(TEXTO DO EXERCÍCIO):
○ ○ ○ ○

A opinião pública torna-se sempre mais plural, uma espécie de caos (positivo), onde se chocam opiniões diferentes e diferentes visões de mundo. A própria revolta juvenil – não apenas a estudantil – daquela época é um reflexo desse declínio do “pensamento único”, das auctoritates, sobretudo no plano moral: crítica da família, desconfiança em relação às instituições, um desejo geral de renovação.
A primeira reação dos intelectuais à crise de seu próprio papel, ligada à crise da metafísica, ou seja, à fé numa única racionalidade, que podia ser identificada com a cultura dominante ocidental, é uma espécie de refluxo à esfera privada: cada um trabalha para si, numa conexão direta com as demandas do “mercado”, dos editores, da mídia, do “público” como um todo. Felizmente, não existe mais a idéia de que o intelectual seja um “guia”; infelizmente, porém, também não existe mais a crença de que ele deva interpretar num sentido progressivo, em direção a um projeto qualquer, o estado de espírito das pessoas.

○ ○ ○ ○

(O QUE FAZER):
Por favor, transcreva do texto acima, sobre o papel dos intelectuais, tudo desde "A opinião pública" até "geral de renovação.", palavra por palavra.

(DADOS REGISTRADOS):
○ ○ ○ ○

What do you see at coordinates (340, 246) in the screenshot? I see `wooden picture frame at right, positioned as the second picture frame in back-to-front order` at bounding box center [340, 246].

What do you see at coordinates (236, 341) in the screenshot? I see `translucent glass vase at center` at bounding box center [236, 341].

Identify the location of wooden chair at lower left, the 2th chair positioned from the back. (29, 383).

○ ○ ○ ○

(RESPOSTA):
A opinião pública torna-se sempre mais plural, uma espécie de caos (positivo), onde se chocam opiniões diferentes e diferentes visões de mundo. A própria revolta juvenil – não apenas a estudantil – daquela época é um reflexo desse declínio do “pensamento único”, das auctoritates, sobretudo no plano moral: crítica da família, desconfiança em relação às instituições, um desejo geral de renovação.